Superman: American Alien #7 Review


The first six issues of Superman: American Alien all but cemented the series as one of the best Superman comics ever published. The finale issue would have to fail pretty spectacularly to screw that up. And to the surprise of absolutely no one, it doesn’t. American Alien #7 is a bit more rough around the edges than its predecessors, but it still manages to bring the series home and complete Max Landis’ examination of a hero finding his place in the world.

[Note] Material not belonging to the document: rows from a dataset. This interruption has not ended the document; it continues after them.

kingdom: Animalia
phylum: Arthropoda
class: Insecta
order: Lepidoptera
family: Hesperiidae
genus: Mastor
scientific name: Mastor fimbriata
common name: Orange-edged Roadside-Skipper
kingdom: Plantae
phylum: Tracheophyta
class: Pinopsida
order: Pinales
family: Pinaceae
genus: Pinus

This issue opens with Superman firmly entrenched as the defender of Metropolis. He has his costume, his sterling reputation and basically all the trappings of a traditional Superman. He hasn’t, however, had to deal with extraterrestrial threats threatening his city, and that changes in a major way when Lobo arrives in Metropolis and begins wreaking havoc on on the city. As Clark finds himself tested in ways he never has before, he’s also forced to finally confront his murky origins and decide  – is he outsider alien or homegrown hero?

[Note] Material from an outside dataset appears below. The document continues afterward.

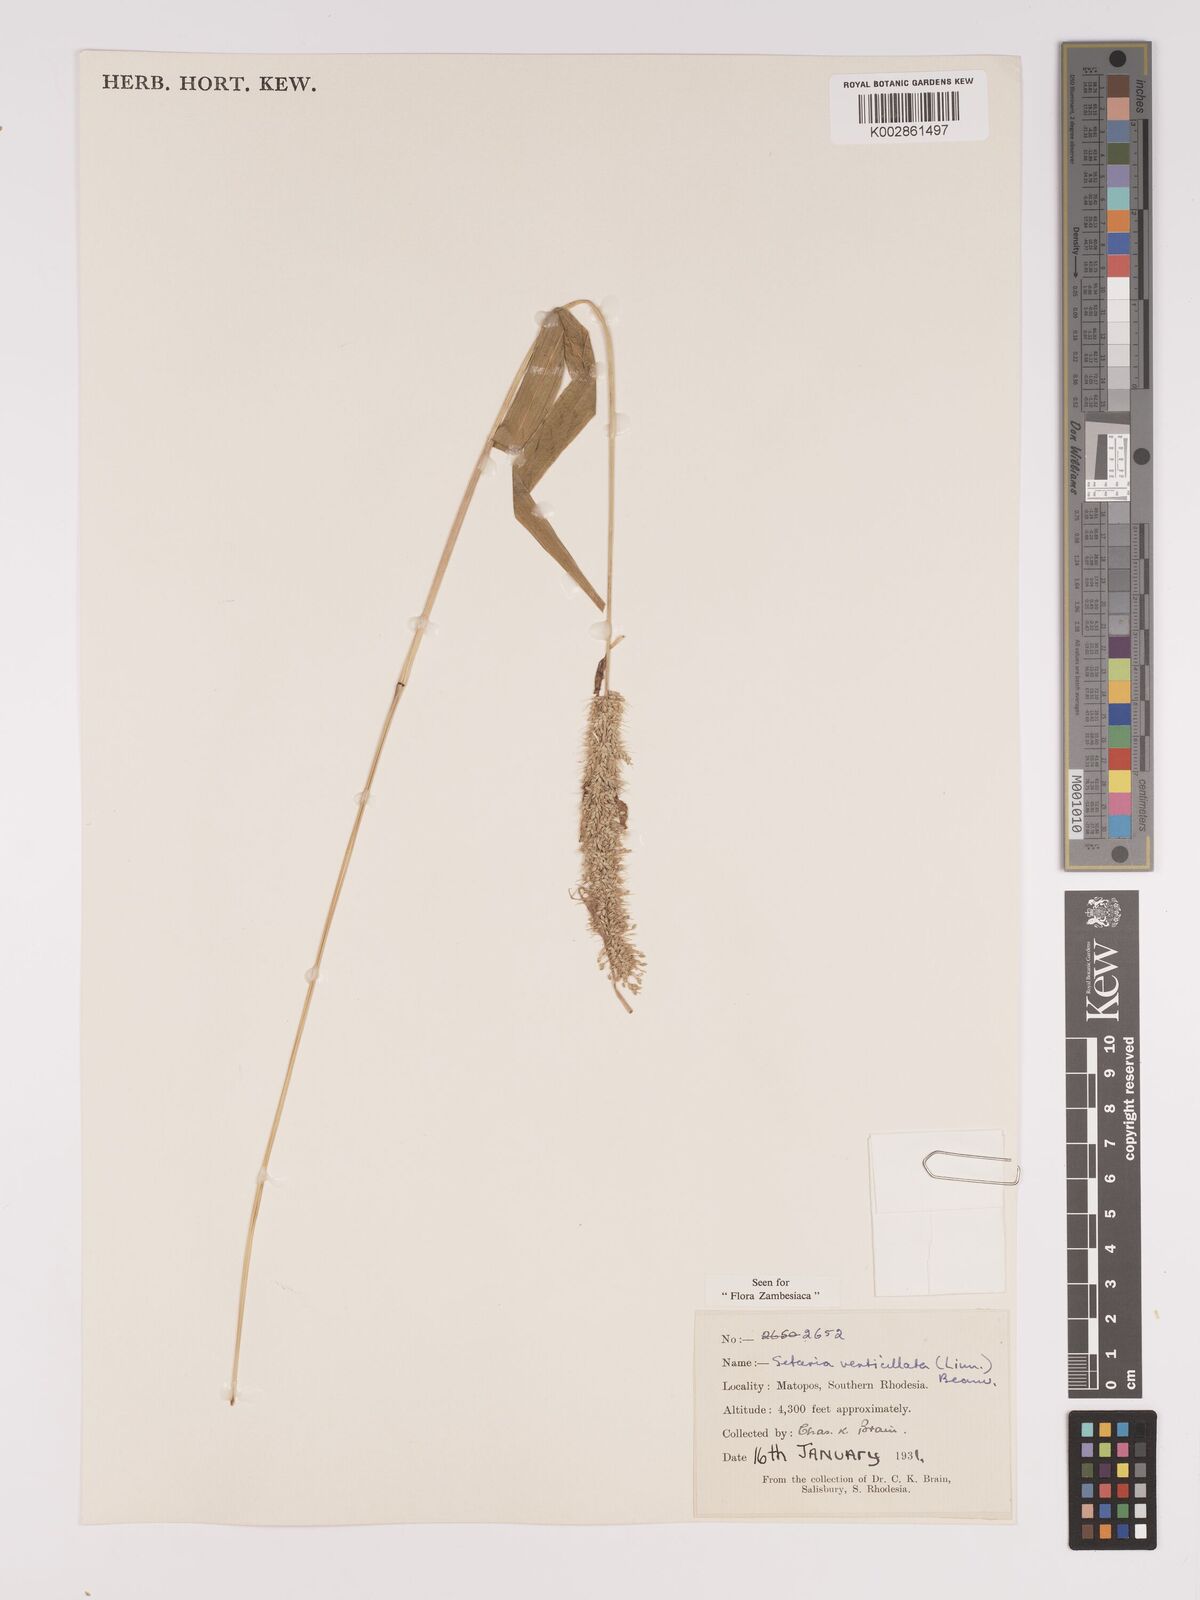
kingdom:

There’s a lot to like about Landis’ characterization in this issue. Once again, the book seems like almost a direct attack on Man of Steel and its portrayal of the character, with Clark reacting to Lobo’s destruction not with anger and violence but shock, confusion and sadness. He’s still naive in some ways, but Landis shows how his fundamental decency, compassion and bravery are the traits that truly define Superman. And as much as this issue focuses on the confrontation between rival aliens and the resulting devastation in the city, it’s great to see Landis end his story on such a personal and intimate note. This issue completes Clark’s long character arc and journey of self-discovery in a profoundly satisfying way.

So what doesn’t quite work about this finale? For one thing, Lobo himself comes across as an odd choice of villain. He makes sense in terms of both he and Superman being the last survivors of dead civilizations, but his goofy personality doesn’t really mesh with the 9/11-esque imagery and the general tone of shock and horror driving the conflict. Also, Jock’s art isn’t quite as successful as some in bringing a key chapter of Clark’s journey to life. Jock’s murky, noir-flavored visuals suit the general tone of the story, but his storytelling lacks the clarity needed for epic, citywide battle scenes. His art is more impressive during the quieter epilogue sequence than during the main conflict.

Superman: American Alien #7 may be the weakest installment of the series, but that doesn’t say much considering how terrific this comic has been. While this finale may suffer from a misplaced villain and some muddled action scenes, it still caps off Clark’s extended character arc and delivers the final words on the series’ overarching themes. Landis can now officially enter the pantheon of great Superman writers.